Why is it important in the world of hypervisor’s?
In general, NUMA awareness is important whenever you are using a server that supports two or more physical processor sockets. For example, in a two-socket server (image above), processor 1 accessing the memory that is directly attached to processor 0 will be slower than processor 1 accessing the memory directly attached to it because processor 1 will have to cross an inter-processor bus. This access is “non-uniform” in the sense that processor 0 will access this memory faster than processor 1 does, due to the longer access distance.
A NUMA Node is referred to as a processor with direct attached memory. Under some (but not all) conditions, accessing memory or devices across NUMA boundaries will result in decreased performance.
This becomes evident for VMs to utilize directly attached memory to the processor its running on, else (in some cases) the VM running will take some form of performance hit.
NUMA on vSphere:
For ESXi, to determine a system behaves like NUMA is done by a setting in BIOS, called “node interleaving” (also known as interleaved memory). If the node interleaving is disabled, ESXi detects the system as NUMA and applies NUMA optimizations. If node interleaving is enabled, ESXi does not detect the system as NUMA. For more information, refer to your server’s documentation.
With vSphere 4.1 the ability to present an option to define vCPU Cores and Socket was first introduced. In vSphere 5, the configuration determined the vNUMA topology exposed to the Operating System.
The intelligent, adaptive NUMA scheduling and memory placement policies in ESXi can manage all virtual machines transparently, so that administrators don’t need to deal with the complexity of balancing virtual machines between nodes by hand.
By default, ESXi NUMA scheduling and related optimizations are enabled only on systems with a total of at least four CPU cores and with at least two CPU cores per NUMA node.
NUMA Override / Advance configuration:
- Manual controls are available to override this default behavior, however, and advanced administrators might prefer to manually set NUMA placement by adding the setting in the VM configuration file:
numa.nodeAffinity = 0,1
The value 0 and 1 constrains the VM resourcing scheduling to NUMA nodes 0 and 1.
- On hyper-threaded systems, virtual machines with a number of vCPUs greater than the number of cores in a NUMA node but lower than the number of logical processors in each physical NUMA node might benefit from using logical processors with local memory instead of full cores with remote memory. This behavior can be configured for a specific virtual machine or for all VMs running on the physical host by using the following settings:
– For specific VM ,add the following configuration in the .vmx file (of from the GUI using advance configuration)

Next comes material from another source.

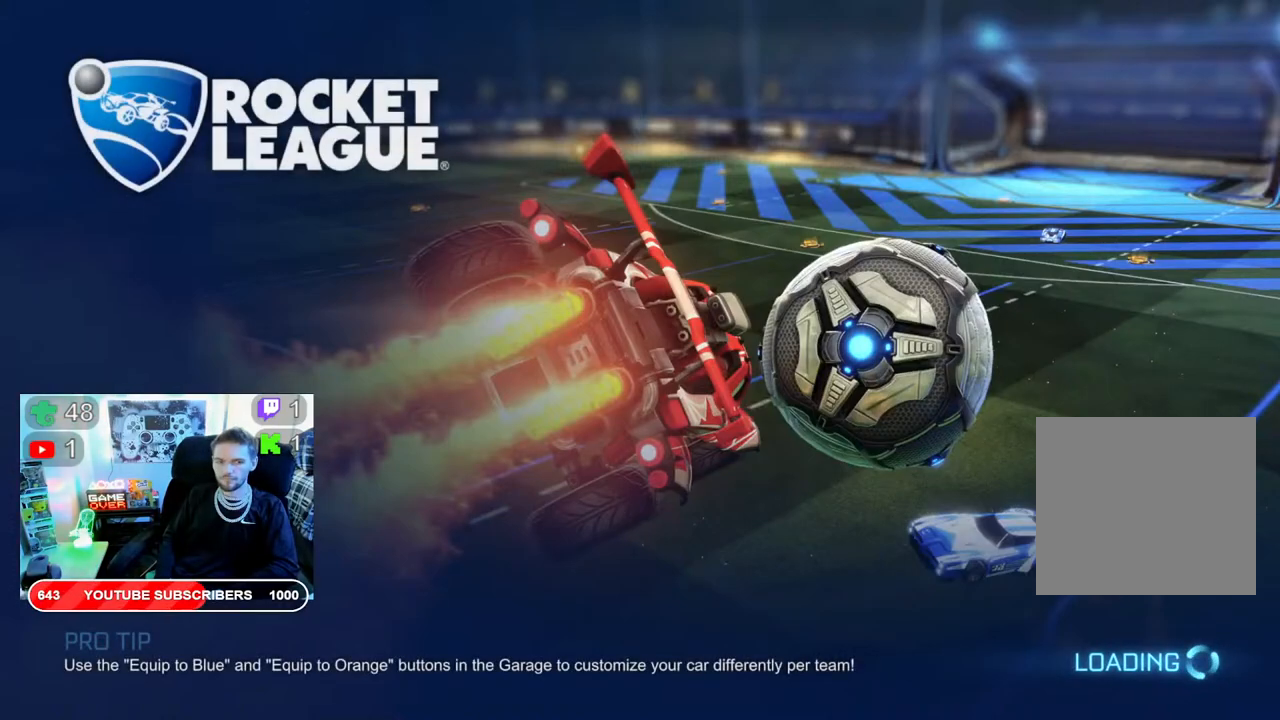
{"buttons": [], "left_stick": "center", "right_stick": "center", "events": []}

– For all VMs to use hyper-threading with NUMA, add the following configuration on the ESXi Host Advance settings:
These are advanced settings designed to help workloads that are cache-intensive, but not CPU intensive.
vNUMA on vSphere
Virtual NUMA (vNUMA) exposes NUMA topology to the guest operating system, allowing NUMA-aware guest operating systems and applications to make the most efficient use of the underlying hardware’s NUMA architecture.
Virtual NUMA, requires virtual hardware version 8 or later, can in some cases provide significant performance benefits for wide virtual machines (that is, virtual machines with more vCPUs than the number of cores in each physical NUMA node), though the benefits depend heavily on the level of NUMA optimization in the guest operating system and applications.
OS and applications potentially encounter remote memory access latencies while expecting local memory latencies after optimizing thread placements. It’s recommended to configure the VM’s “Cores per Socket” config to align with the physical boundaries of the CPU package.
vNUMA with vSphere 6.5 and later:
From vSphere v6.5 and later, vNUMA handling improved – which automatically determines the proper vNUMA topology to present to the guest OS based on the underlying ESXi host. The “Cores per Socket” no longer influences vNUMA or the configuration of the vNUMA topology. The configuration “Cores per Socket” now only affects the presentation of the virtual processors to the guest OS, something potentially relevant for software licensing.
For example: prior to vSphere v6.5, on a dual-socket physical ESXi host with 16 core per socket (for a total of 32 physical cores) – if you create a four-vSocket virtual machine and set cores per socket to four (for a total of 16 vCPUs), vNUMA would have created four vNUMA nodes based on the corespersocket setting. In vSphere 6.5 and later, the guest OS will still see four sockets and four cores per socket, but vNUMA will now create just one 16-core vNUMA node for the entire virtual machine because that virtual machine can be placed in a single physical NUMA node – but wait, see the “The Caveat” later in the blog below.
This new decoupling of the corespersocket setting from vNUMA allows vSphere to automatically determine the best vNUMA topology, unless the VMs Advance Virtual NUMA Attributes.
- “CPU Hot Add” or “CPU Hot Plug” is a feature that allows the addition of vCPUs to a running virtual machine. Enabling this feature, disables vNUMA for the respective virtual machine, resulting in the guest OS seeing a single vNUMA node. This in turn could result in the guest OS making sub-optimal scheduling decisions, leading to reduced performance for applications running in large virtual machines. Therefore, consider the use of this option only if you will need it.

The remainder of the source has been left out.